Che la TV di Stato se ne va in vacanza per ben 4 mesi oramai è un dato di fatto. Ma a questo proposito il Codacons si chiede: non sarebbe il caso di sospendere il pagamento del canone mensile? Se la TV va in vacanza, perchè i telespettatori devono continuare a pagare?

Platinette

A metterci il carico ci ha pensato Platinette che, dalle pagine della rubrica che tiene su DiPiù, La Tv Che Vedo, non si risparmia:

Questa stagione della TV è l’”Estate delle proteste”. In redazione piovono moltissime segnalazioni sull’argomento “repliche” che sono tante, troppe, spesso troppo datate. Adesso però c’è una novità: oltre che per le repliche si protesta, paradosso dei paradossi, anche per la sospensione delle medesime.


E ancora,

La loro soppressione è vissuta come ulteriore atto di indifferenza verso l’utente, in questo caso della Rai, che l’abbonamento lo paga tutto l’anno e non a singhiozzo come sembra suggerire la programmazione. Ha ragione chi protesta, soprattutto se a casa e non in vacanza, ha ragionissima poi chi la TV la usa non come un elettrodomestico ma come compagnia o semplicemente perché, a un certo punto, è un “servizio” che si paga e che, oramai per quattro mesi l’anno, non fa quello che promette, non trasmette nemmeno le repliche delle serie tanto amate.

Monoscopio

Siete d’accordo con quanto appena affermato? O ha ragione La Stampa quando ha scritto quanto segue?

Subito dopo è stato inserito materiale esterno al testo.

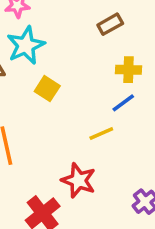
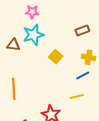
yellow square: (47, 89) -> (56, 57), moved
yellow line: (101, 133) -> (77, 96), moved

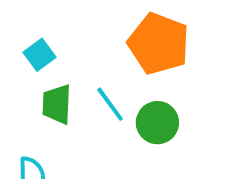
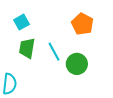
orange pentagon: (159, 44) -> (82, 24), size x0.7

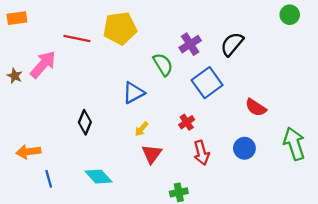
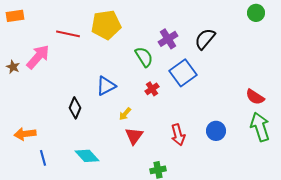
blue triangle: (134, 93) -> (106, 86), moved
red semicircle: (256, 108) -> (255, 97), moved
red cross: (187, 122) -> (152, 89), moved

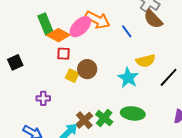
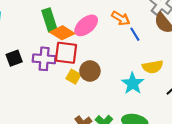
orange arrow: (98, 20) -> (121, 18), moved, size x0.7
red square: (63, 54) -> (66, 53), size x1.6
purple cross: (43, 98) -> (44, 59), moved, size x1.5

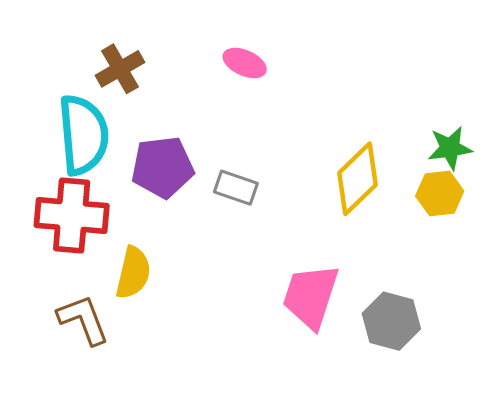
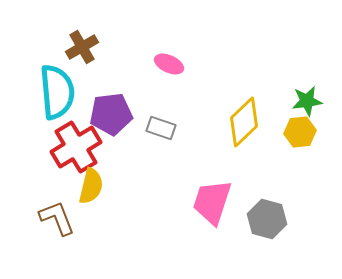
pink ellipse: (245, 63) -> (169, 64), moved
red cross: (72, 215) -> (76, 147), moved, turned -36

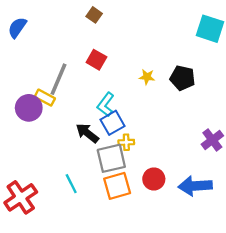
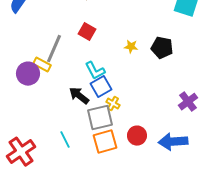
cyan L-shape: (106, 104) -> (95, 71), turned -65
yellow cross: (126, 142) -> (113, 104), turned 32

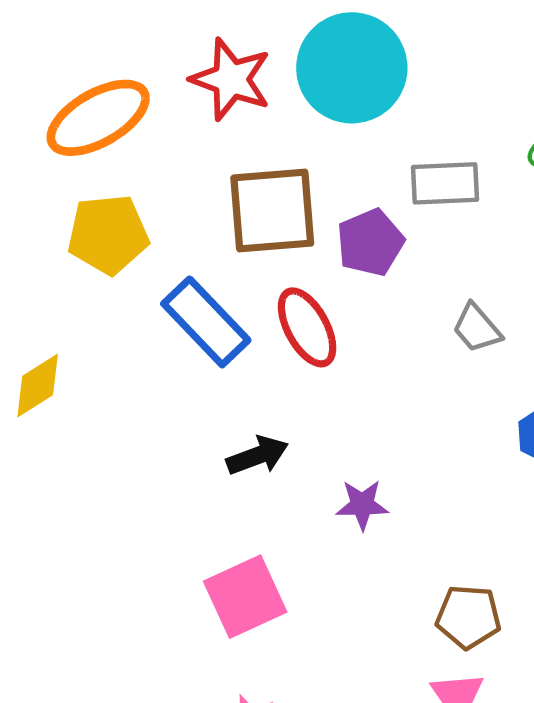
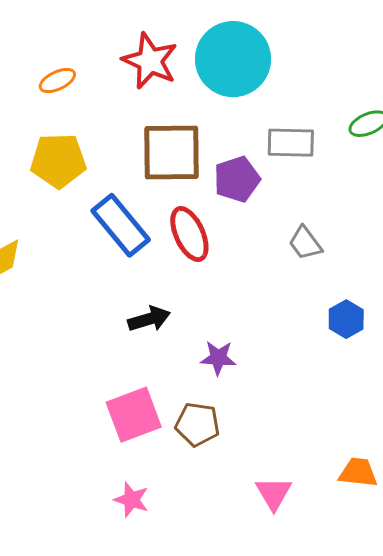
orange ellipse: (98, 118) -> (57, 81), size x0.5
brown pentagon: (468, 617) -> (197, 424), moved

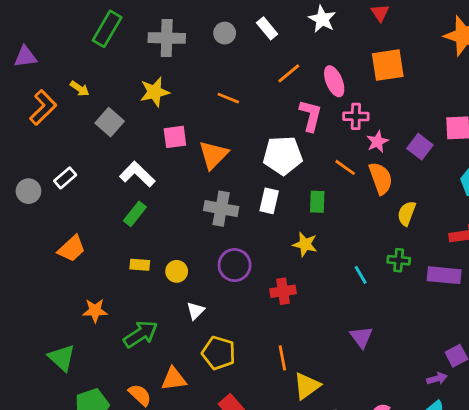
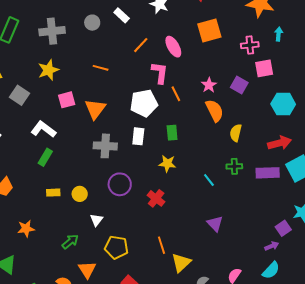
pink cross: (356, 116) -> (250, 45), moved
orange line: (345, 167) -> (176, 94), moved, turned 35
red cross: (283, 291) -> (156, 198), turned -36
green arrow: (141, 334) -> (70, 242), moved, size x0.7
orange triangle: (174, 379) -> (87, 270), turned -48

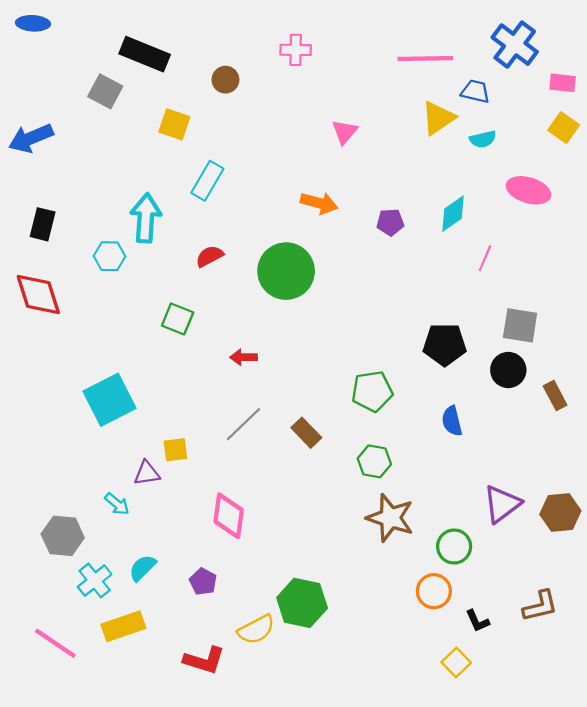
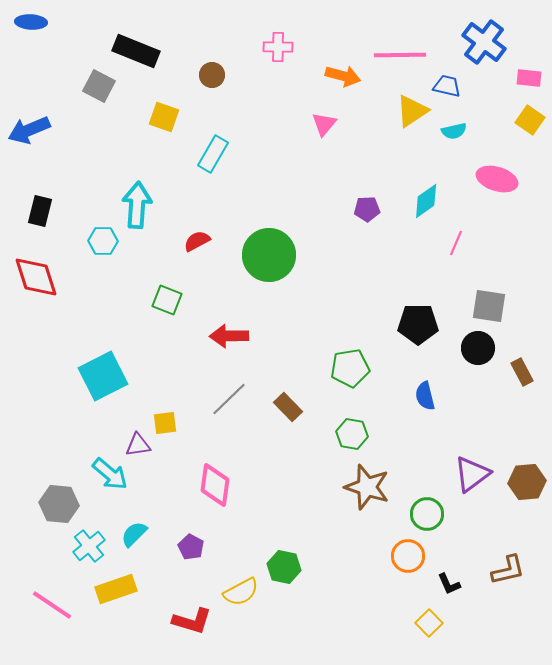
cyan rectangle: (207, 181) -> (213, 154), moved
orange arrow: (319, 203) -> (343, 76), moved
red arrow: (244, 357) -> (229, 336), size x1.5
cyan arrow: (117, 504) -> (110, 474), size x1.5
green hexagon: (302, 603) -> (284, 567), size x0.7

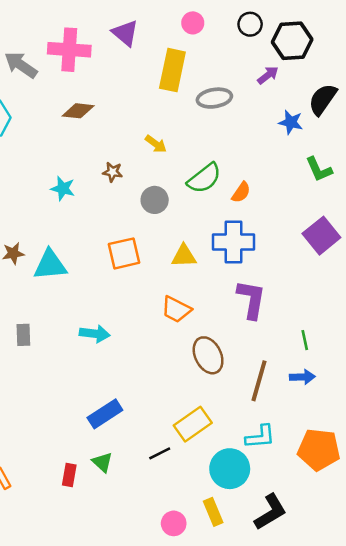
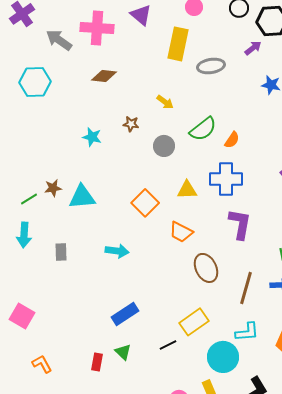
orange square: (124, 253) -> (145, 203), moved, turned -32

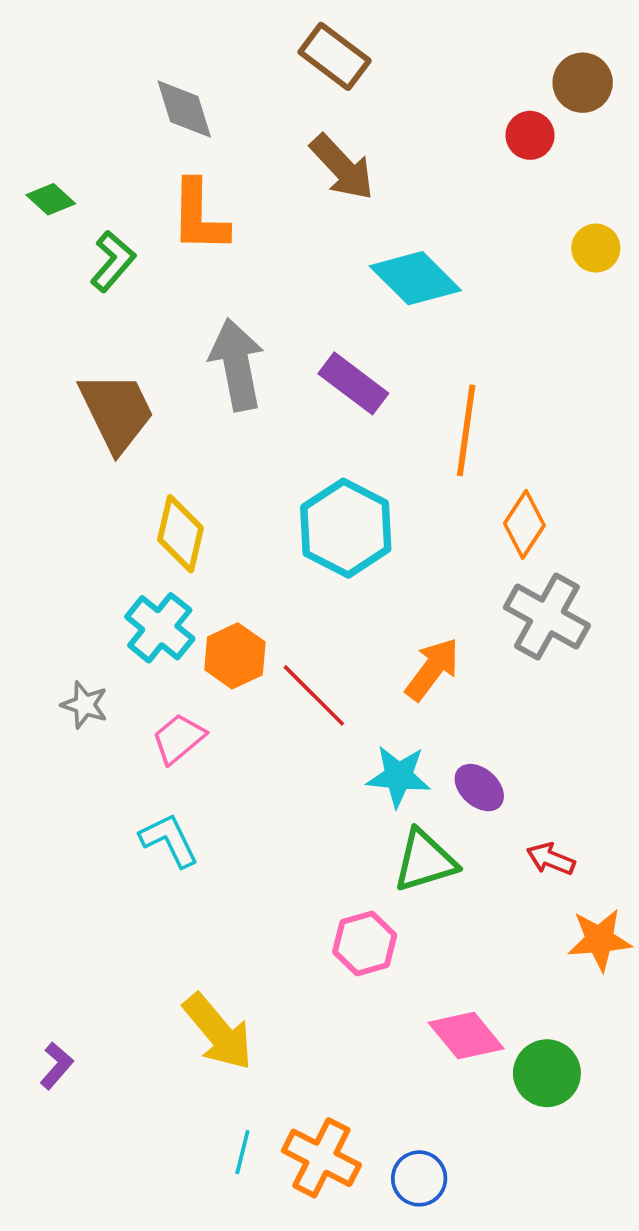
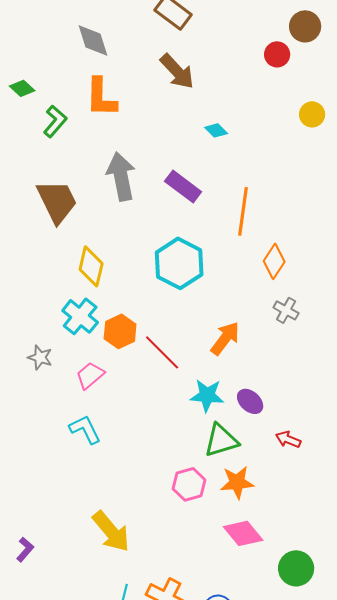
cyan diamond: (415, 278) -> (216, 130), size x0.5
gray cross: (547, 616) -> (286, 310), size x0.6
orange star: (600, 940) -> (237, 482), moved
green circle: (547, 1073) -> (296, 568), moved

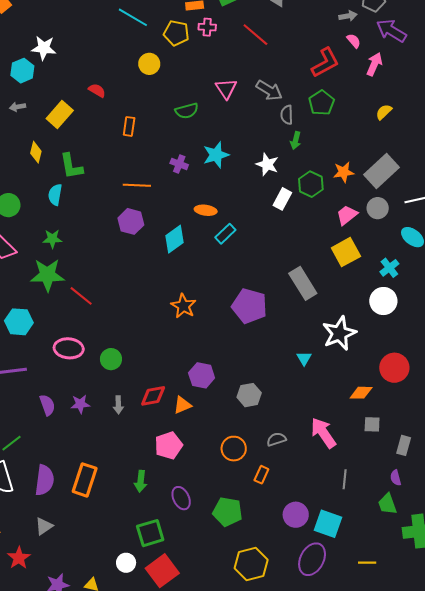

Il grosso pubblico ama rivedere le stesse cose, come i bambini che pretendono di ascoltare mille volte la stessa fiaba. Abituato ai tormentoni della pubblicità, dove il medesimo spot viene ripetuto venti volte al giorno, si sente più cullato che infastidito dal ron-ron di trasmissioni che confermano se stesse e l’intero edificio dell’intrattenimento senza sorprese.